In summary, the moment when the animal walks out and an arrow or bullet is released is only one step in the process. It’s the culmination of immeasurable effort and commitment (and other than my attempt in the previous paragraph, we don’t really try to measure it, because it’s the process that’s important, and the whole is far greater than the sum of the parts). By this time, every hunter I know will have developed a deep affection and fascination with the species, and maybe even individual animal, being hunted.

When a hunter takes a photo with the animal, there’s no feeling of callous detachment from the life of that animal; there’s only admiration for the wildlife, and excitement over the nutritious food that the animal will provide. I can assure you that any photo I’ve taken with any animal I’ve killed has not done justice to the emotions I’m feeling in the moment. I would encourage non-hunters to remember that when you see one of these photos and feel a strong emotional response, know that we do too, whenever we look back on them. Although it can look like arrogance, it’s not. What you’re seeing is probably best summarized by gratitude, humility, and happiness.
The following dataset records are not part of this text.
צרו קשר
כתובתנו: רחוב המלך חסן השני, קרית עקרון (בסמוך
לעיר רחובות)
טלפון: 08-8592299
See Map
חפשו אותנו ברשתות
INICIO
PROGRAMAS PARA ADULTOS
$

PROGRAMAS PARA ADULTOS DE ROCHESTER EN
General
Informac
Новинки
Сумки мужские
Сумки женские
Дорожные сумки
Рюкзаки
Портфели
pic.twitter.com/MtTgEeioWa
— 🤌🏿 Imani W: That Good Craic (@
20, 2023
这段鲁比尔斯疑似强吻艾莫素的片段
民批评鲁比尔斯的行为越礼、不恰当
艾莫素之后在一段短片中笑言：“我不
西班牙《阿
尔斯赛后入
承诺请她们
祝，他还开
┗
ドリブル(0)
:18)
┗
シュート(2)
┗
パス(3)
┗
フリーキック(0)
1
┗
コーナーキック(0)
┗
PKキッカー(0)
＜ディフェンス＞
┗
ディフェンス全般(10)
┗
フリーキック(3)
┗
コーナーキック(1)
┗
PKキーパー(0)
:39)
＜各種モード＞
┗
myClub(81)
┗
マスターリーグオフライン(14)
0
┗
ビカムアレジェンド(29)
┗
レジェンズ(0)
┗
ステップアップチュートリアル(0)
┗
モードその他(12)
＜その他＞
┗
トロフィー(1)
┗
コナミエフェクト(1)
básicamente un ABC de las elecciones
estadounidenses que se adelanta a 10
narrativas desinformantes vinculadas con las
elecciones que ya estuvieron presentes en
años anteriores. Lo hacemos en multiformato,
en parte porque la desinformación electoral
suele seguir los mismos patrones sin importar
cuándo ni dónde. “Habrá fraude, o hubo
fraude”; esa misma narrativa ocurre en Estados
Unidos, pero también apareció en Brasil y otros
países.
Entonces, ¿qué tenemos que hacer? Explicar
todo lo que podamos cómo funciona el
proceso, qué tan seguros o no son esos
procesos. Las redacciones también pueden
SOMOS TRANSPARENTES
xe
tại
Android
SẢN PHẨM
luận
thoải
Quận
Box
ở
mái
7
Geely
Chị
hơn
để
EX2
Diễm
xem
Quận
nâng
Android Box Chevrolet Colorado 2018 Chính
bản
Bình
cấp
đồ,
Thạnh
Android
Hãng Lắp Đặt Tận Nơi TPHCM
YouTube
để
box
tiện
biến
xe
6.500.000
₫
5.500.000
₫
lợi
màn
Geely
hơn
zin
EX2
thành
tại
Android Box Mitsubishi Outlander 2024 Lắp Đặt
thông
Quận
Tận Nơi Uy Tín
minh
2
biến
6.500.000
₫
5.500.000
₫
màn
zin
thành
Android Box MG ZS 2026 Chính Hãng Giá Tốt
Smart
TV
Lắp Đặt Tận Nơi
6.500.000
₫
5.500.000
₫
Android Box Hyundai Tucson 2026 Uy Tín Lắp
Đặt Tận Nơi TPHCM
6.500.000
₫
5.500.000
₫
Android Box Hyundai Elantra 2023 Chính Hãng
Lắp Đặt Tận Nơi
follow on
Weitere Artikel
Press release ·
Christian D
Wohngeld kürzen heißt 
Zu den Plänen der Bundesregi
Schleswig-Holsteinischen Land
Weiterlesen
It might be better represented by this photo.

Donnie Vincent with caribou

Christopher Columbus, painting by John Vanderlyn.

For other great examples, check out Remi Warren or Donnie Vincent.

Now, to hunters reading this, I offer some ideas for how we can try to address this conundrum. In every hunt, there is a story. Like all good stories, these usually involve struggle, some success, laughs, disappointment, excitement, and a host of minute experiences that you really “had to be there” to understand. Tell of these moments with the pictures. In the captions to the photos, tell the story articulately, sensitively, and in a way that truly represents how you think about the hunt. Be honest about the emotions, even when those are ones of wild happiness. We shouldn’t be afraid to take pride in an accomplishment, but we can do so with modesty. I encourage other hunters not to think of this as pandering to anti-hunters; think of it as an opportunity to be an ambassador of our lifestyle; take pride in the opportunity to show how positive hunting is in your life and for the ecology and conservation of wildlife. As always, show the animal respectfully and think about how you can represent your relationship with that individual animal through the photograph. These pictures can give others the chance to reflect on their own emotional responses to hunting and explore a different form of wildlife photography, and we really want them to come out the other side with a more positive outlook than when they started.

We rarely have the time necessary for long conversations in which we can fully express our opinions and feelings about these topics. Often, it’s the photographs of our hunts that friends and family see and that make their way around social media sites. We might only have that 1 minute someone spends looking at our picture to tell the story and represent the complex relationship hunters have with wildlife and the natural world. We need to use each of these minutes.

They say a picture is worth a thousand words. Sometimes, even a thousand is not enough; but we can at least start with those thousand words and use them to their fullest potential.